To Reproduce Steps to reproduce the behavior:

client = ServiceBusClient(...)
topic_sender = client.get_topic_sender(topic_name="my_topic")

def send_message(id: int):
    for i in range(100):
        await topic_sender.send_messages(ServiceBusMessage(f"Hello, World from {id}"))

# Normally you would send in bulk if you knew you had many messages to send in advance.
# But in a busy webserver, this is usually what happens since you have a variable high load of users
# and your request handler only sends 1 message per request
tasks = []
for i in range(10):
    tasks.append(send_message(i))

await asyncio.gather(*tasks)

Expected behavior async SDKs should be async safe and throw no exceptions.

Additional context I've found the smoking gun for this bug. This bug is a race condition near line 222 in _servicebus_sender_async.py. Here's the relevant code:

if self._running:
    return
if self._handler:
    await self._handler.close_async()
auth = None if self._connection else (await create_authentication(self))
self._create_handler(auth)
try:
    await self._handler.open_async(connection=self._connection)
    while not await self._handler.client_ready_async():
        await asyncio.sleep(0.05)
    self._running = True

Even though it seems impossible that self._handler would be None on the client_ready_async call since the previous line worked, because these are all async functions, there's a chance that other async code can unset self._handler elsewhere.

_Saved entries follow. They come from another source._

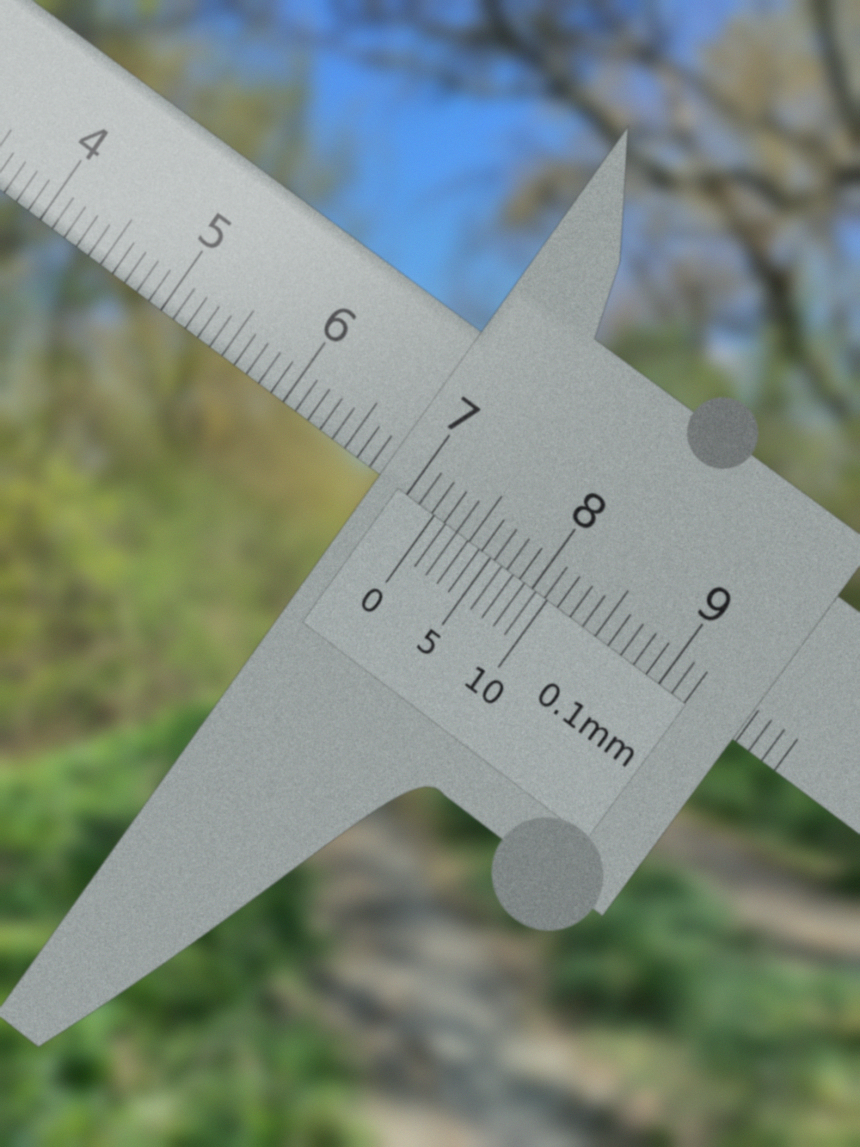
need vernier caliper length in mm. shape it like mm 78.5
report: mm 72.2
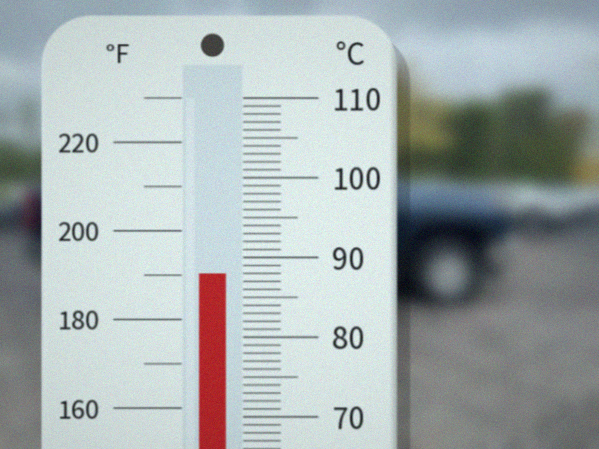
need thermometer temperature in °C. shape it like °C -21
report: °C 88
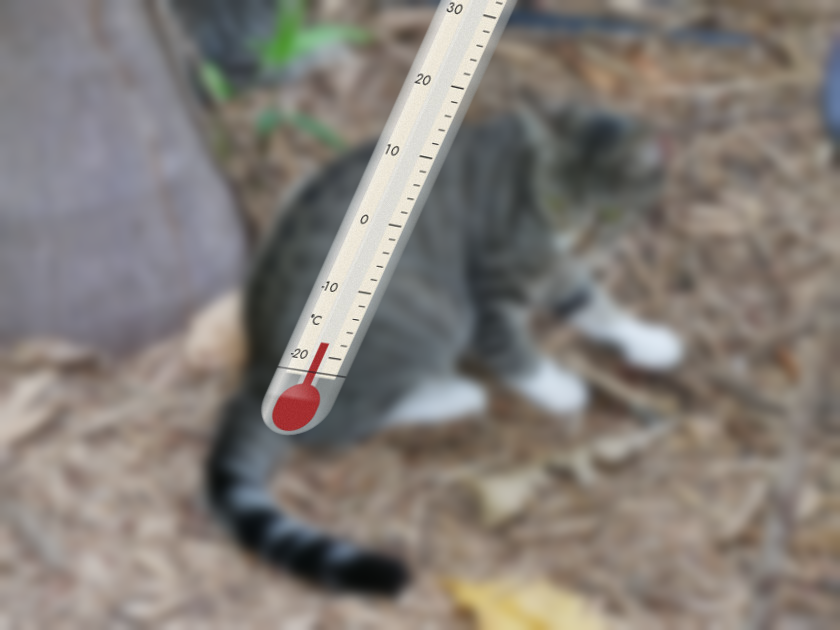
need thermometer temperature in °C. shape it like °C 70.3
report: °C -18
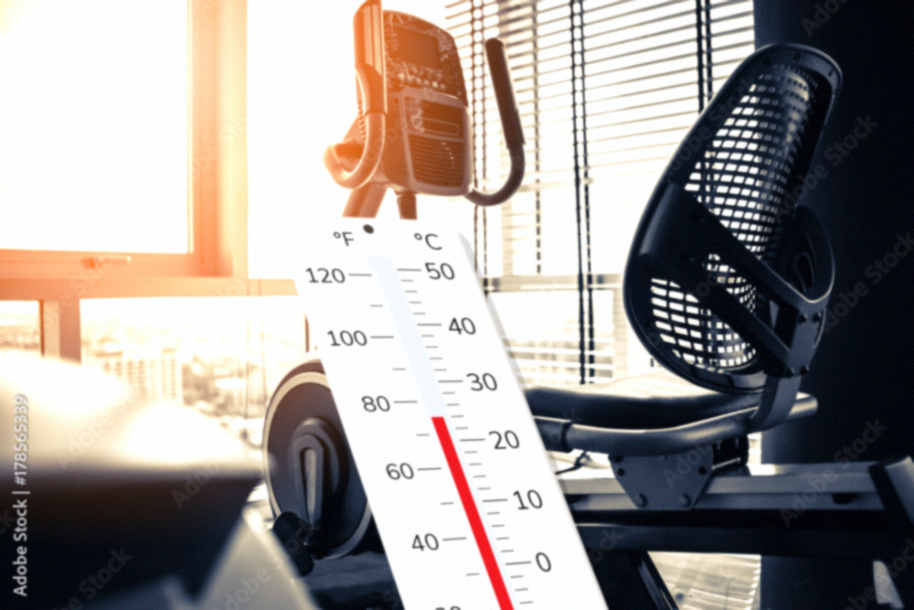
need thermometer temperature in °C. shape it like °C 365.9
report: °C 24
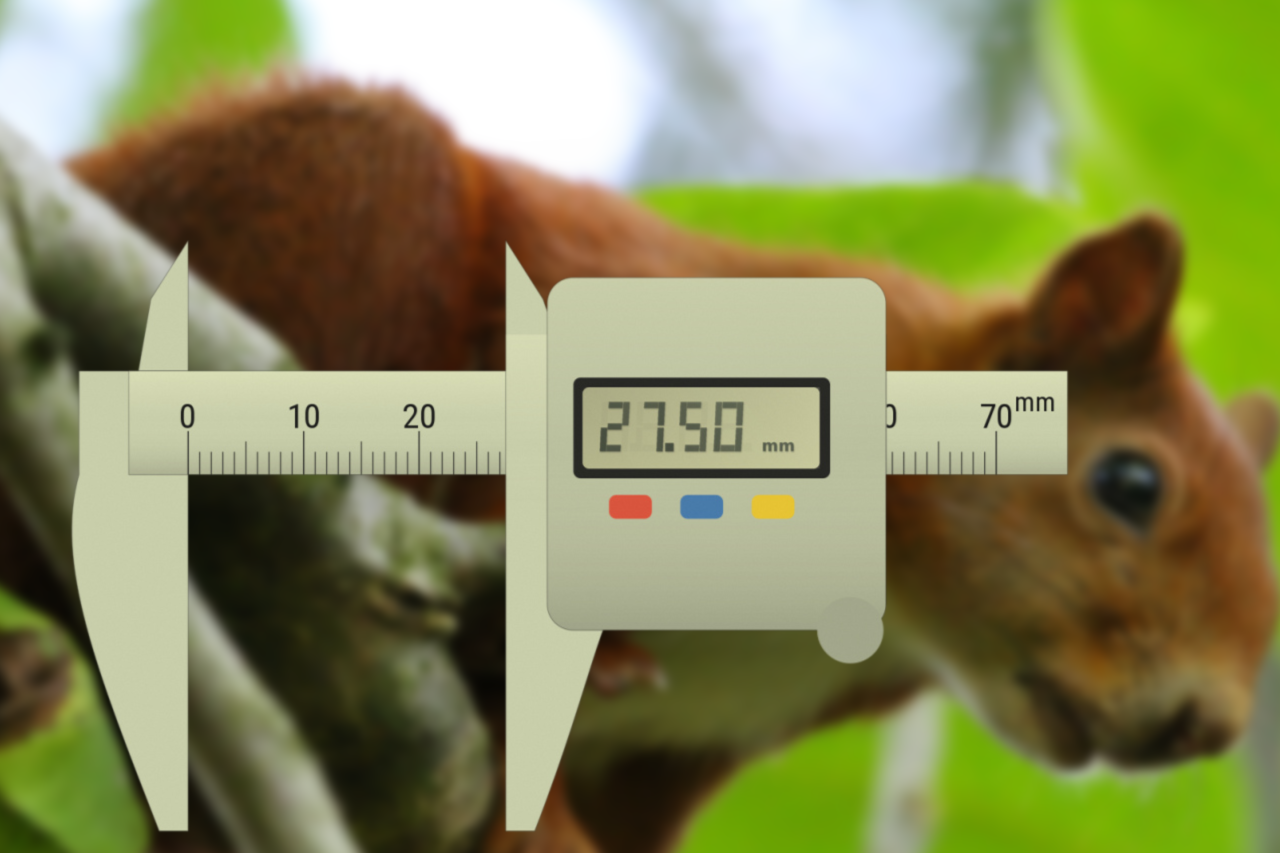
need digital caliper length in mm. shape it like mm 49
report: mm 27.50
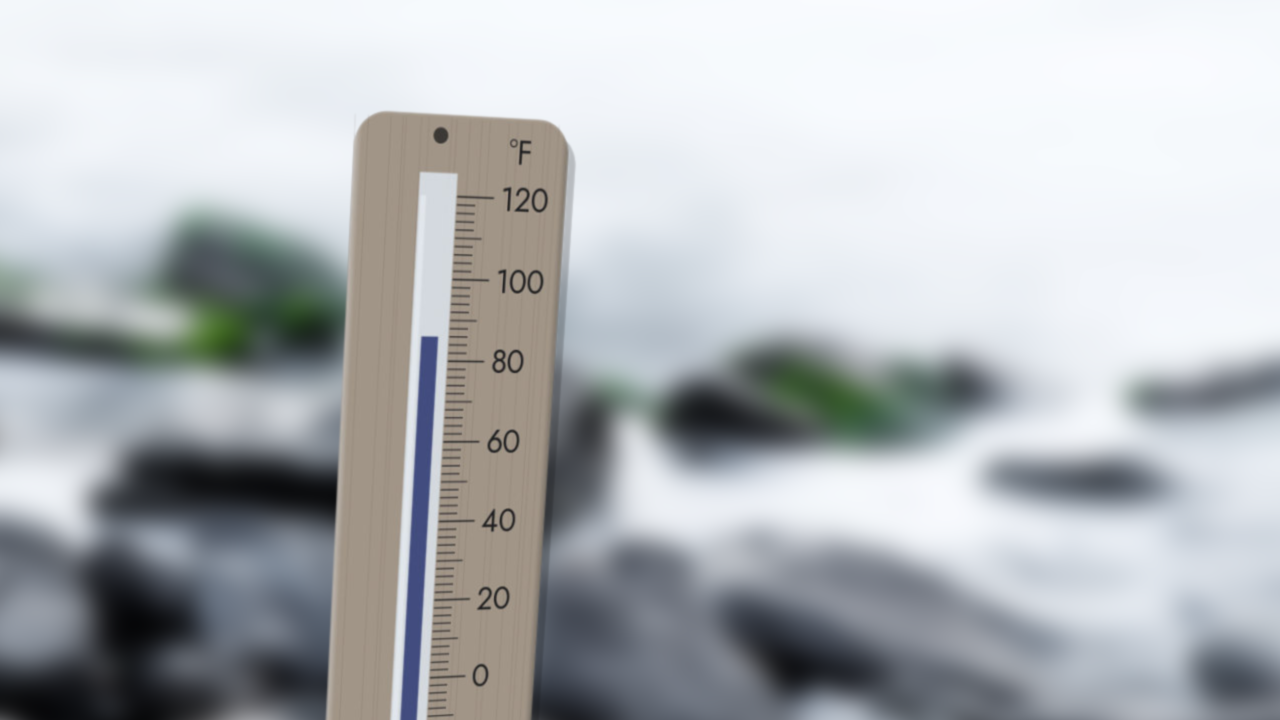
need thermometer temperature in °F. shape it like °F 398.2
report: °F 86
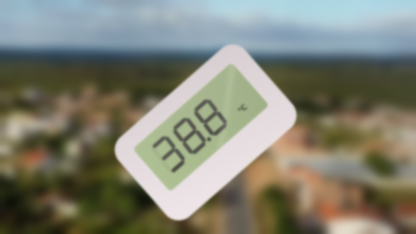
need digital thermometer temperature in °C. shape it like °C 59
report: °C 38.8
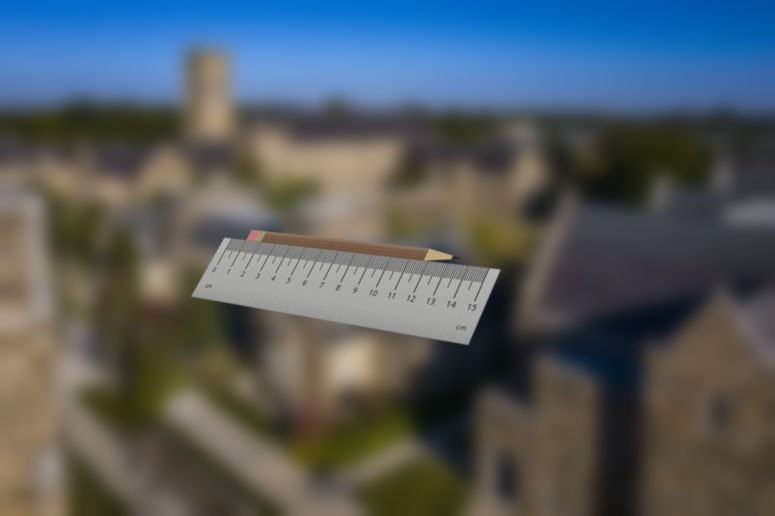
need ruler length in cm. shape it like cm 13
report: cm 12.5
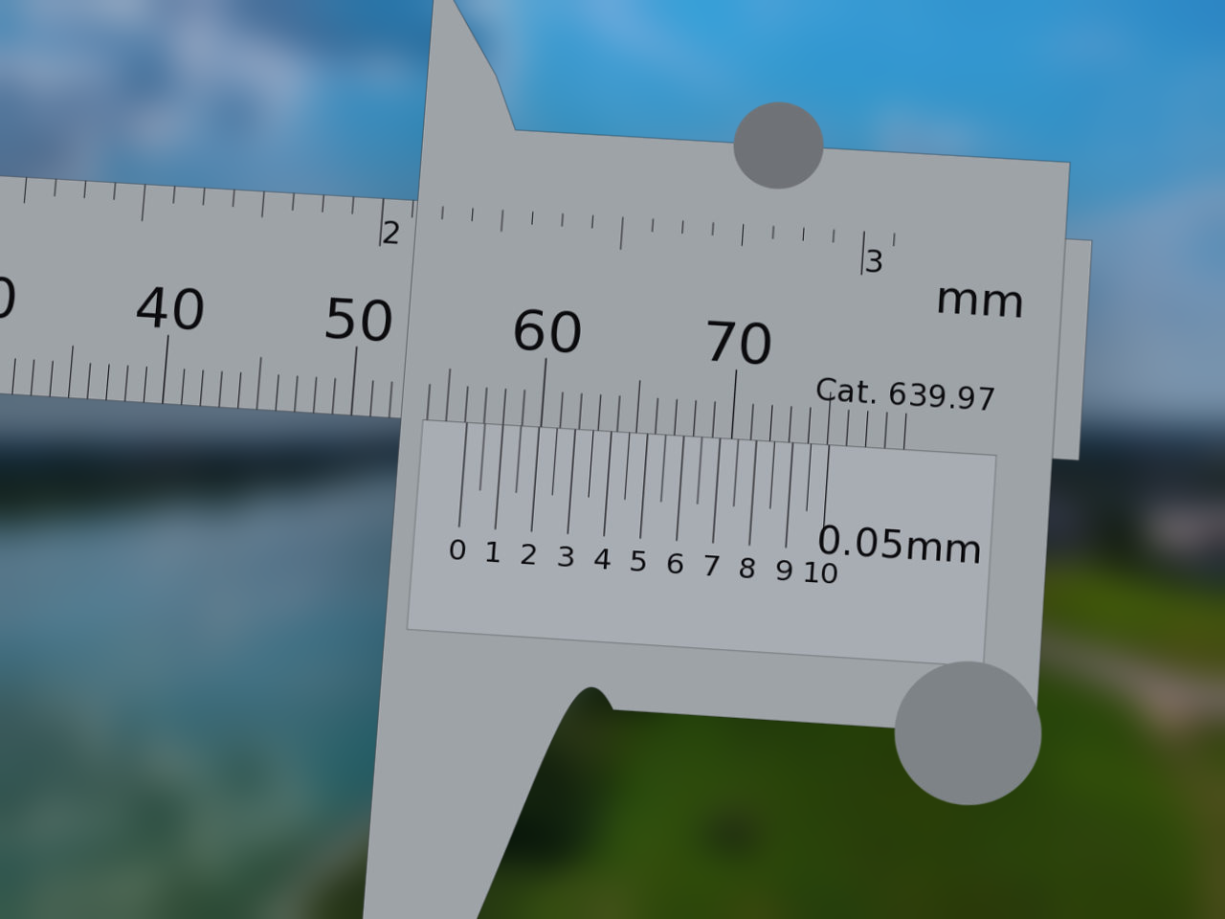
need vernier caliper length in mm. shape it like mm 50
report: mm 56.1
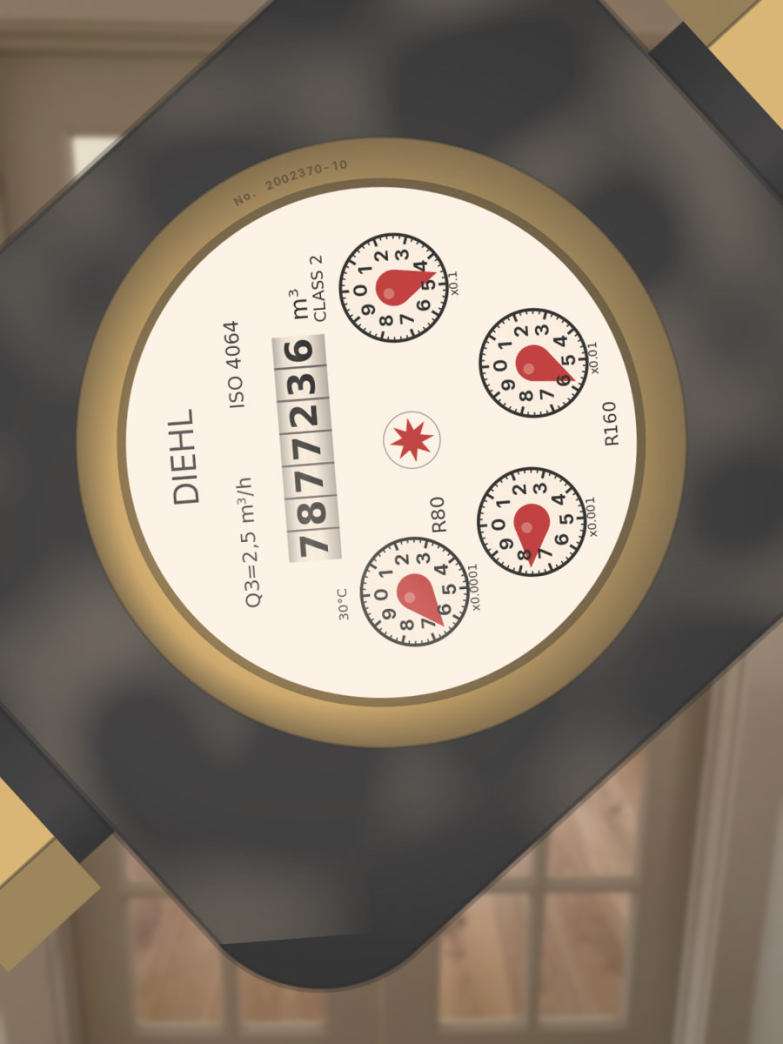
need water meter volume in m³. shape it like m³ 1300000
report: m³ 7877236.4576
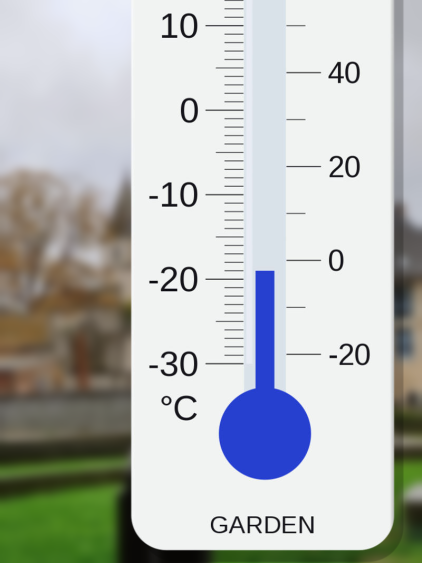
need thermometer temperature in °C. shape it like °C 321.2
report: °C -19
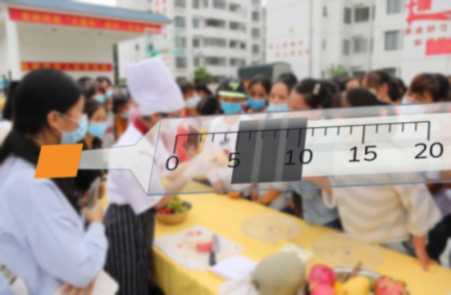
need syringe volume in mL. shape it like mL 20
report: mL 5
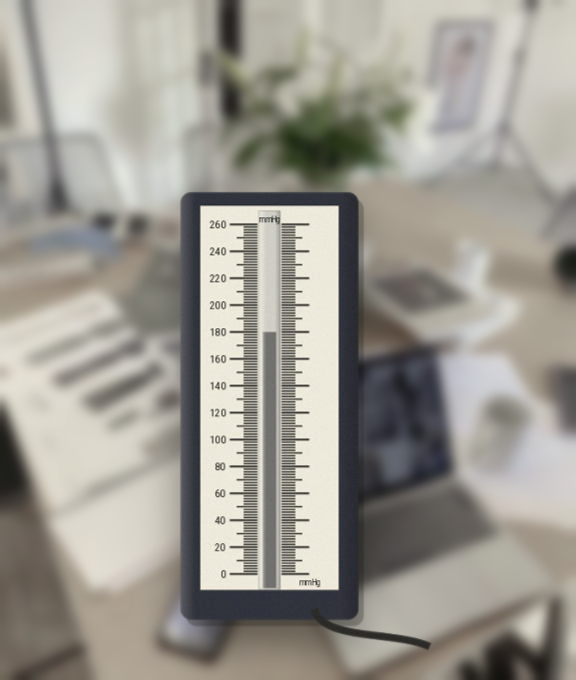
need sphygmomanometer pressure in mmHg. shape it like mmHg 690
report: mmHg 180
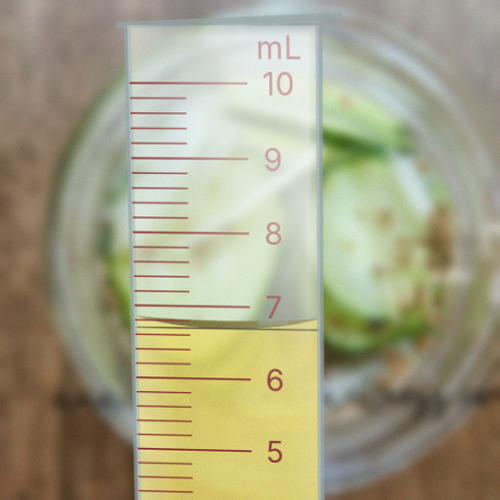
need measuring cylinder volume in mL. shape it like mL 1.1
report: mL 6.7
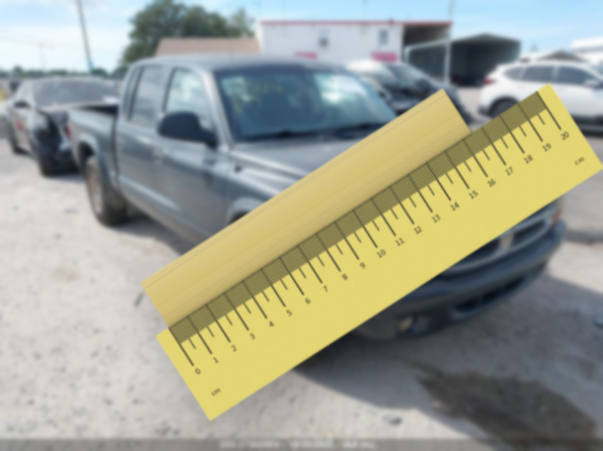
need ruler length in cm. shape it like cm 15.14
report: cm 16.5
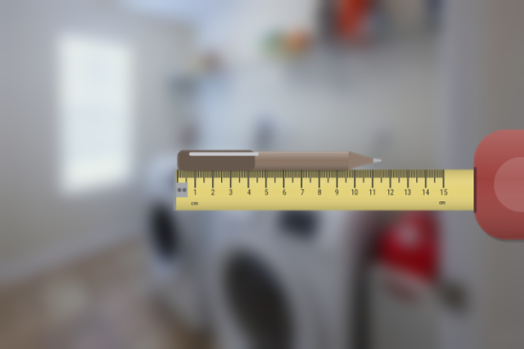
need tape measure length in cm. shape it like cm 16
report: cm 11.5
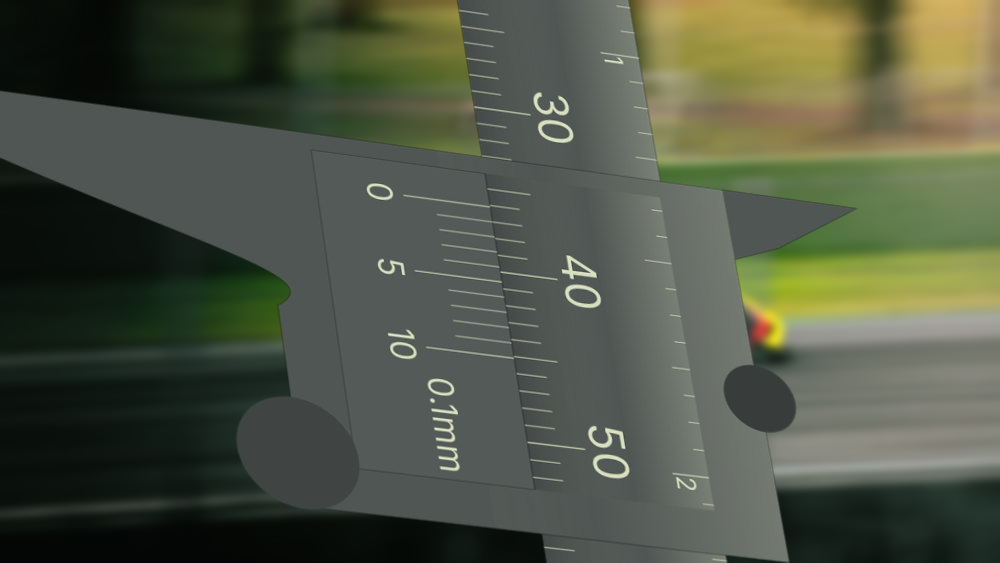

The culprit is the if-check right at the top of that code block:

if self._handler:
    await self._handler.close_async()

This calls up some superclass which unsets self._handler. When we're starting a connection, we have an indeterminate state where self._running is False, but self._handler is True. If another parallel call comes into this code during the indeterminate state, it will disconnect the handler and null it out while the first call is still waiting in the while-loop.

github-actions[bot] commented 1 month ago

Thanks for the feedback! We are routing this to the appropriate team for follow-up. cc @EldertGrootenboer.

kashifkhan commented 1 month ago

Thank you for the feedback @dougli . As you know the library currently is not coroutine safe, so our recommendation to users is to use a lock when accessing the producer like in your repro.

salustiana commented 3 weeks ago

Thanks @dougli for opening this issue and pinpointing the exact line where the bug occurs, I'm currently dealing with the same thing on a production service we're hosting. @kashifkhan any suggestions on how to implement that lock? Thanks in advance.

nickpetzold commented 3 weeks ago

@salustiana this is my implementation, seems to have resolved our issues.

import asyncio
import uuid

from azure.identity.aio import DefaultAzureCredential
from azure.servicebus.aio import ServiceBusClient
from azure.servicebus import ServiceBusMessage

credential = DefaultAzureCredential()

client = ServiceBusClient(
    fully_qualified_namespace="my-servicebus.servicebus.windows.net",
    credential=credential,
    retry_total=10,
    retry_mode="exponential",
)
topic_sender = client.get_topic_sender(topic_name="my-topic")

class MyTopicSender:
    def __init__(self, topic_sender):
        self.lock = asyncio.Lock()
        self.topic_sender = topic_sender

    async def send_messages(self, id):
        for _ in range(100):
            async with self.lock:

                service_bus_message = ServiceBusMessage(
                    f"Hell-World-{id}",
                    subject=f"received-v1/{str(uuid.uuid4())}",
                    correlation_id=str(uuid.uuid4()),
                    message_id=str(uuid.uuid4()),
                )

                await topic_sender.send_message(service_bus_message)

my_topic_sender = MyTopicSender(topic_sender)
tasks = []
for i in range(10):
    tasks.append(my_topic_sender.send_messages(i))

await asyncio.gather(*tasks)

@kashifkhan would appreciate any input if you think it could be improved.

salustiana commented 1 week ago

@nickpetzold thanks a lot man, appreciate it.